First: medical and medication review
Ayahuasca pairs DMT with MAO-inhibiting harmala alkaloids, so combining it with SSRIs, SNRIs, or other serotonergic medications can cause serotonin syndrome, a potentially fatal reaction (Malcolm & Lee, 2017). The brew also raises heart rate and blood pressure, and while ceremonial use is described as having a comparatively wide safety margin, that margin depends on screening and no interacting drugs (Gable, 2007). See a clinician early, and never adjust medications on your own — washout timing depends on each drug's half-life.
Second: book integration before you travel
The days after a retreat are when insights either take root or fade. Arrange at least one post-retreat integration session in advance so support already exists when you get home. Clinical models treat preparation and integration as a single continuous arc that can be supported without anyone administering a substance (Gorman et al., 2021).
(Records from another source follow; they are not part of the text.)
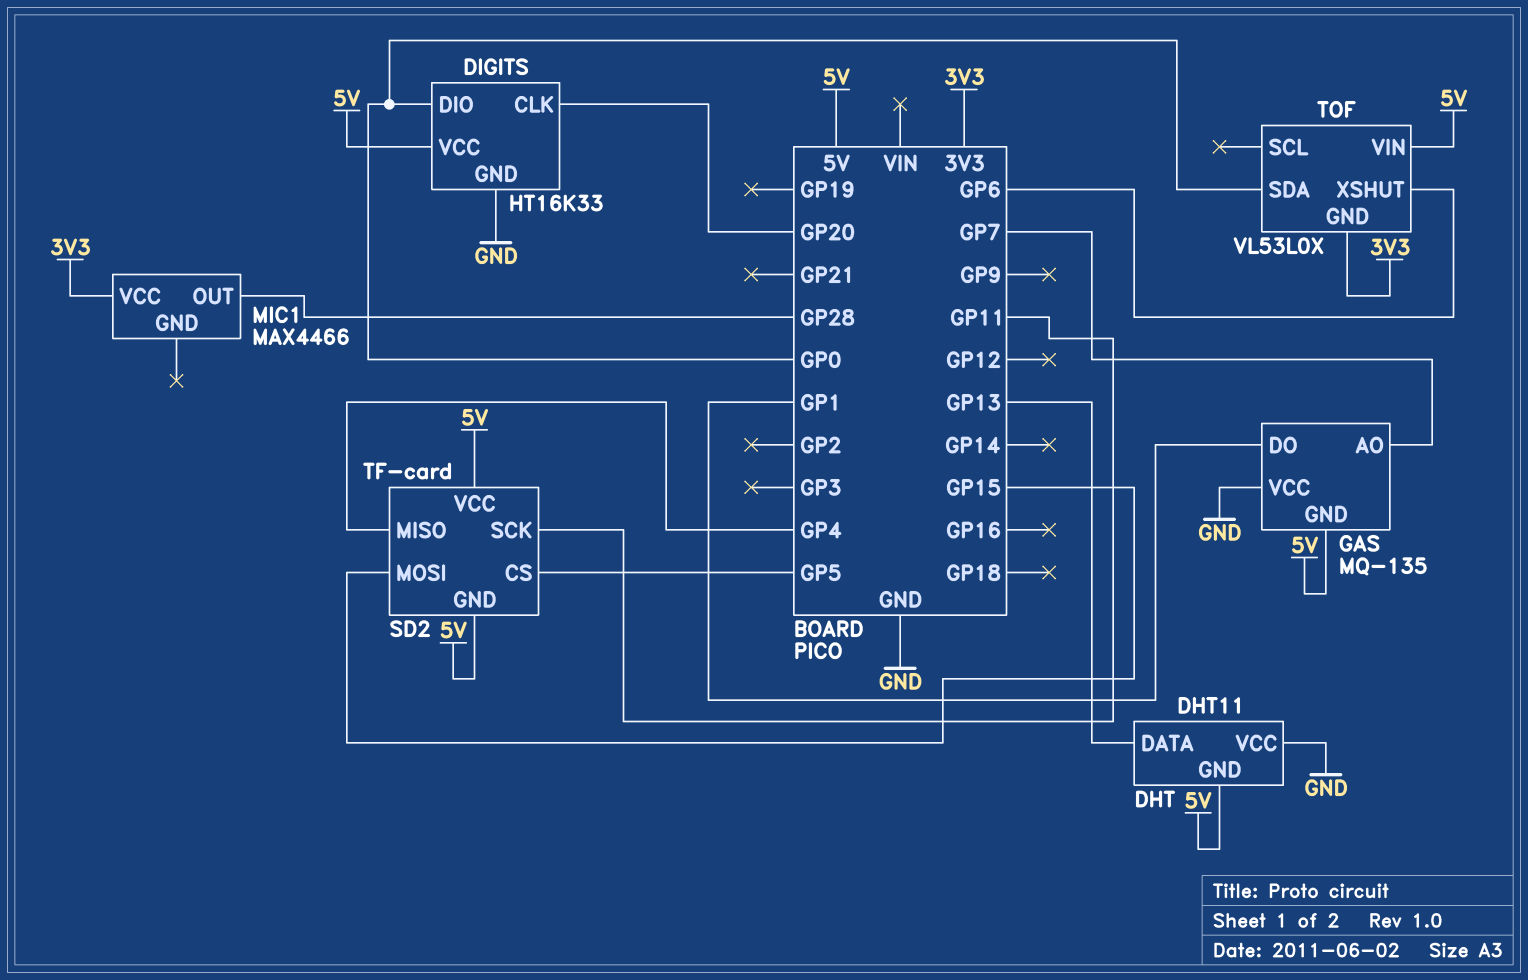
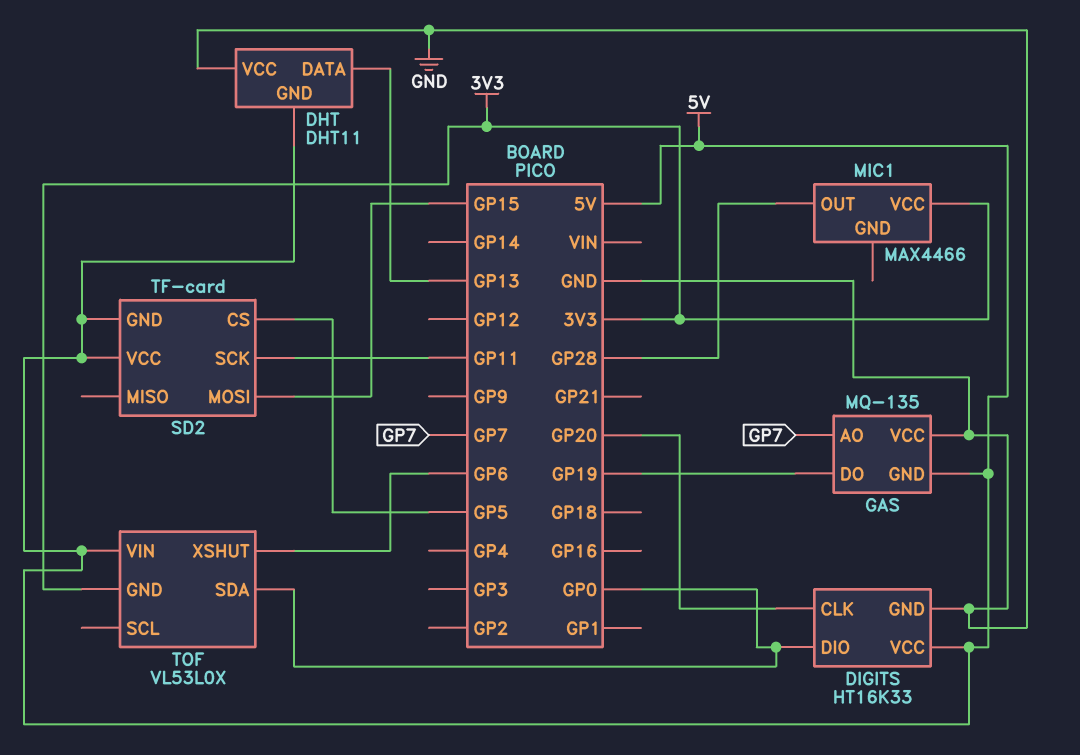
GAS pin DO: GP1 -> GP19
SD2 pin MISO: GP4 -> none

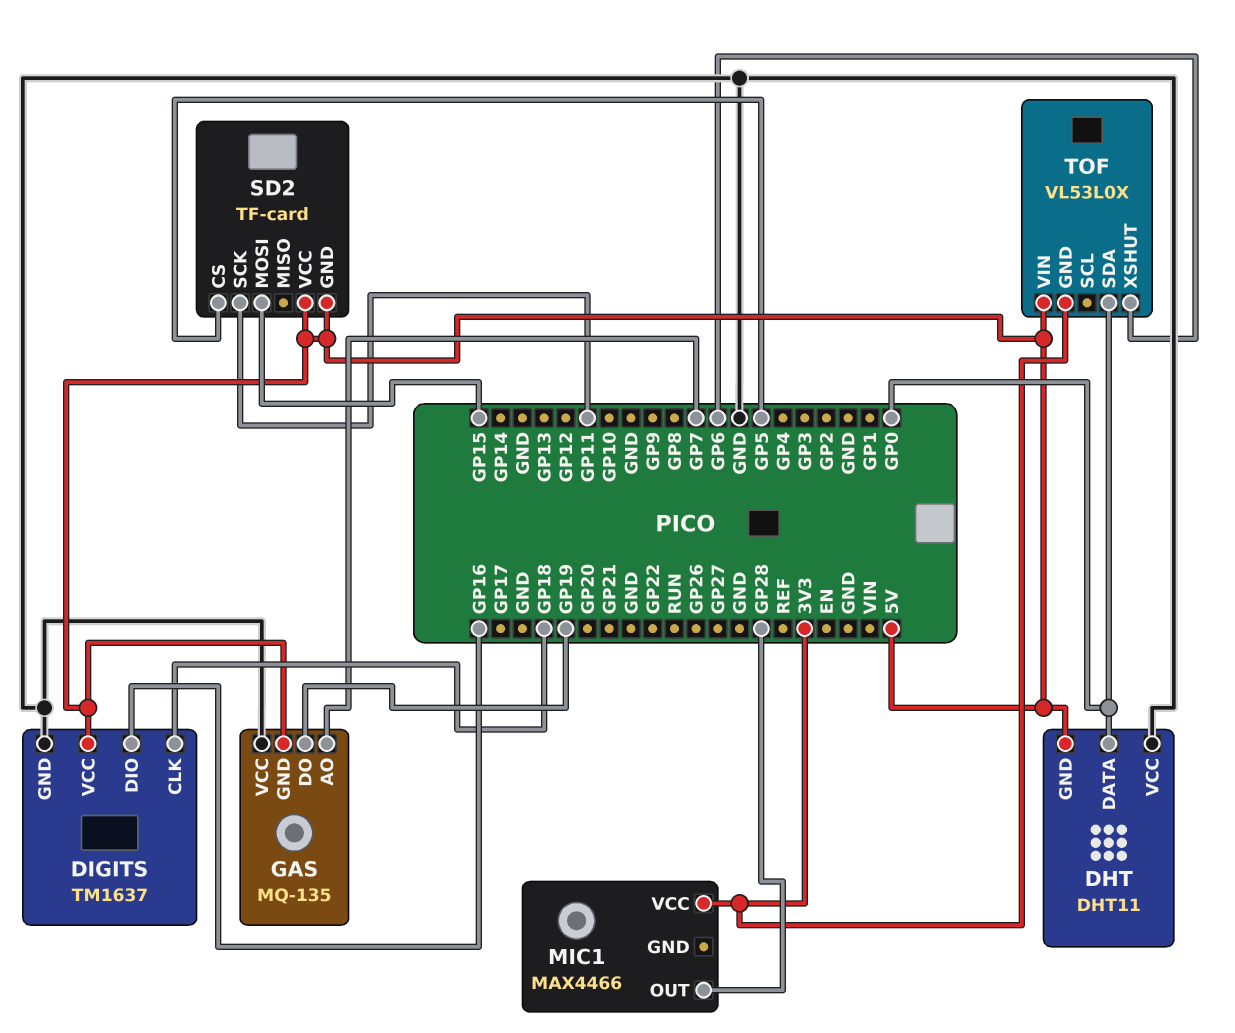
DHT pin DATA: GP13 -> GP0
DIGITS: HT16K33 -> TM1637
DIGITS pin CLK: GP20 -> GP18
DIGITS pin DIO: GP0 -> GP16

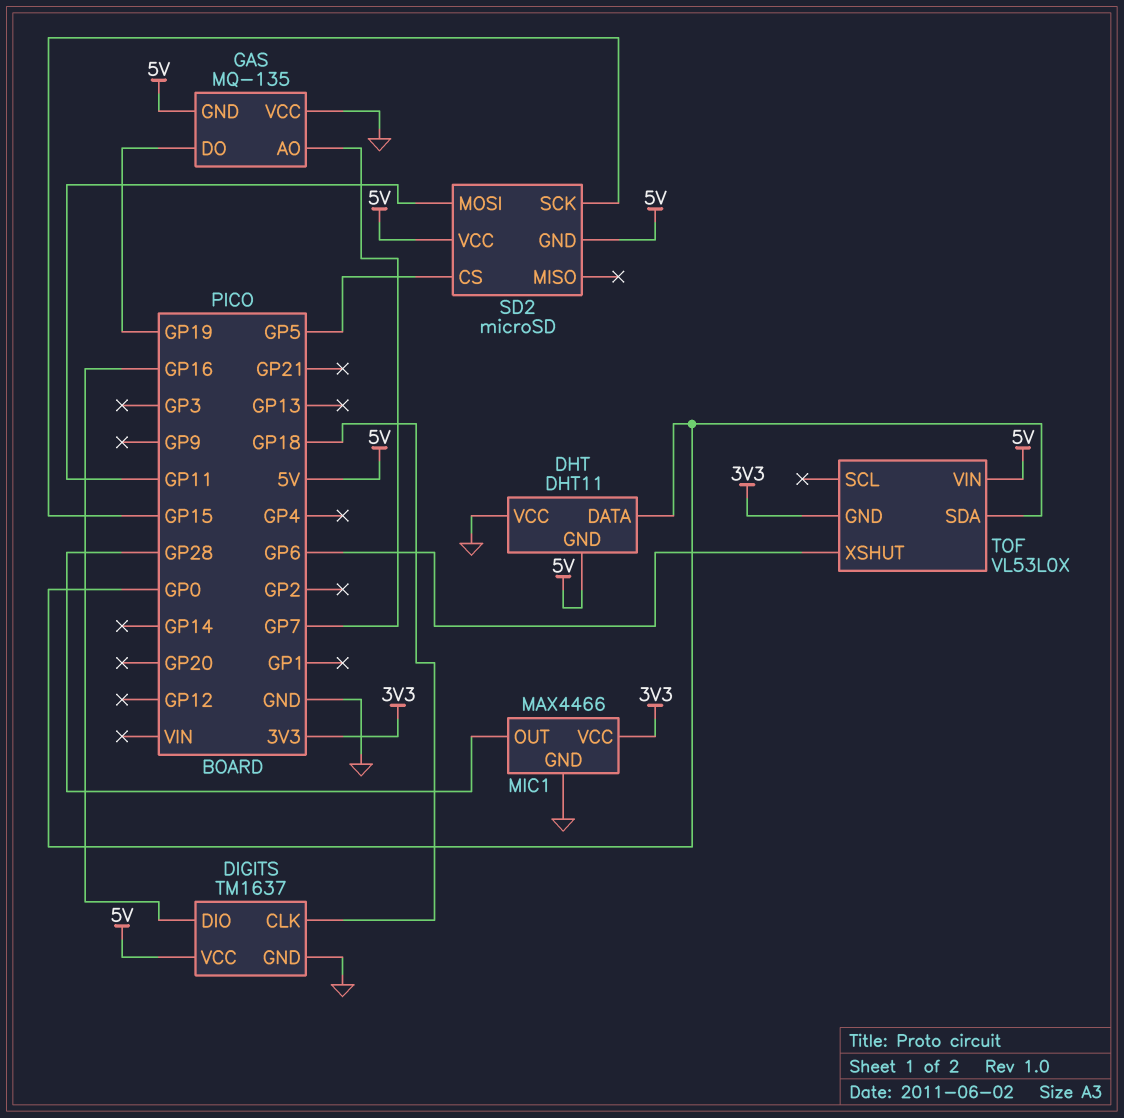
MIC1 pin GND: none -> GND
SD2: TF-card -> microSD
SD2 pin MOSI: GP15 -> GP11
SD2 pin SCK: GP11 -> GP15

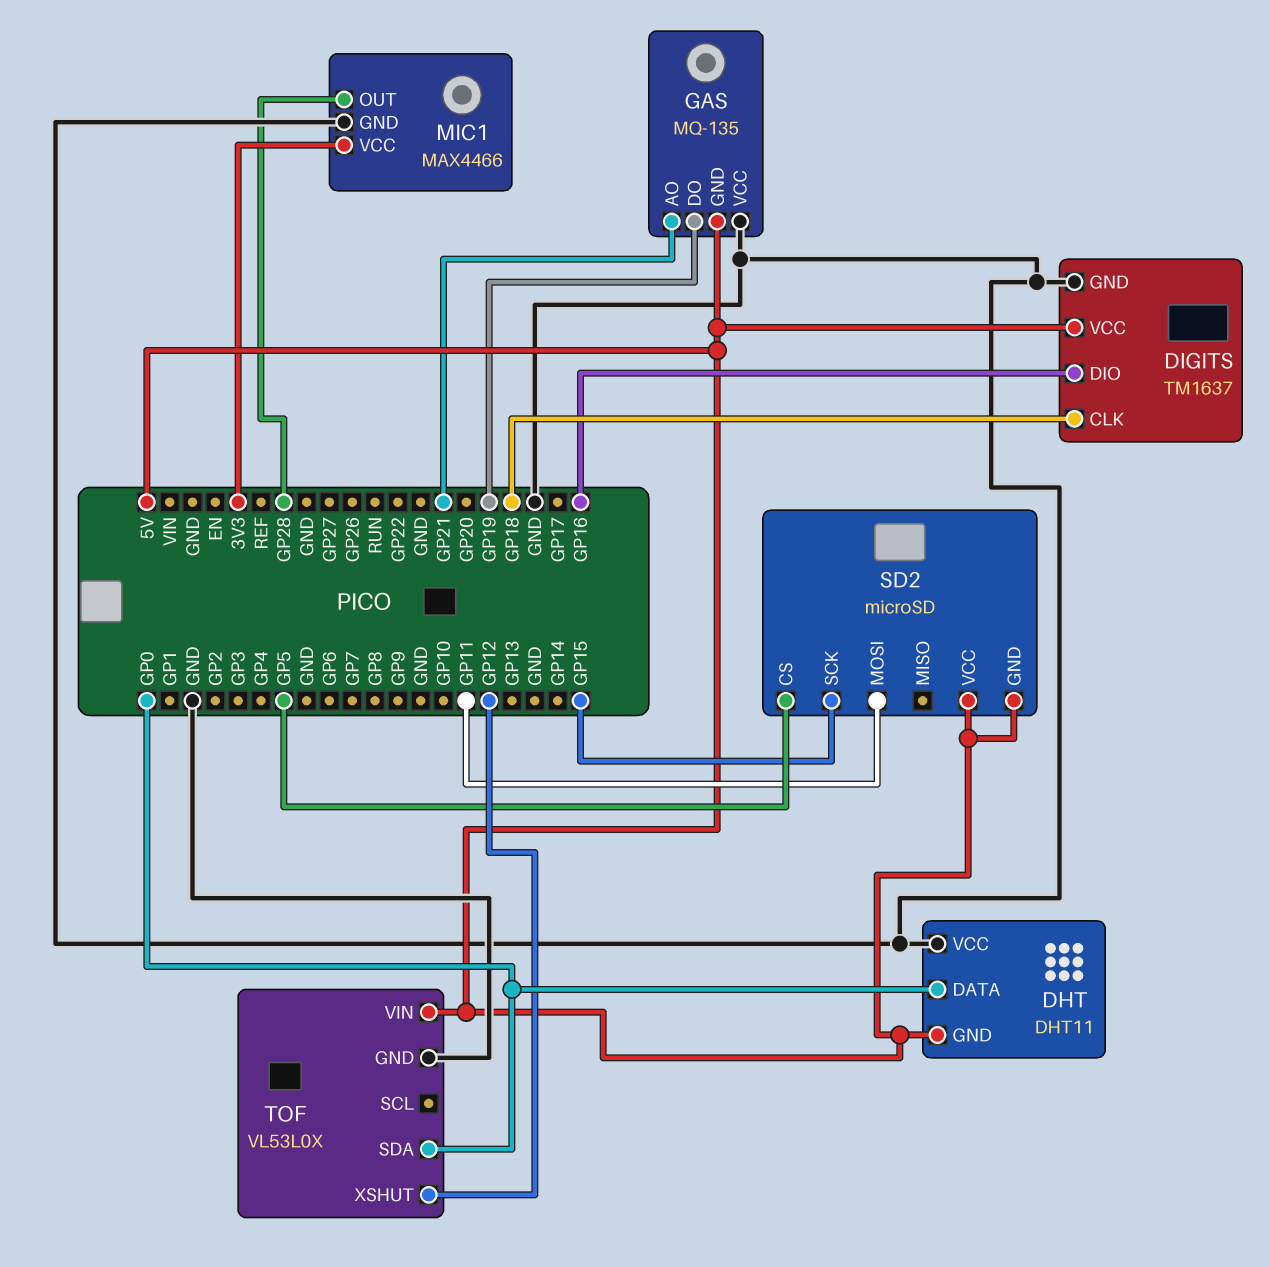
GAS pin AO: GP7 -> GP21
TOF pin GND: 3V3 -> GND
TOF pin XSHUT: GP6 -> GP12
Third: clarify intention, then handle dieta and lifestyle
Write an open-ended intention, and tend to your mindset and setting — research treats context as a central determinant of outcomes (Carhart-Harris et al., 2018). Then follow your center's dieta guidance, which exists partly for pharmacological safety, and in the final two weeks prioritize sleep, hydration, and reduced stimulants.
Why the order matters
People often start with dieta rules because they feel concrete, but the steps that prevent emergencies and protect outcomes are the medical review and the integration plan. Get those locked in first; the rest is refinement.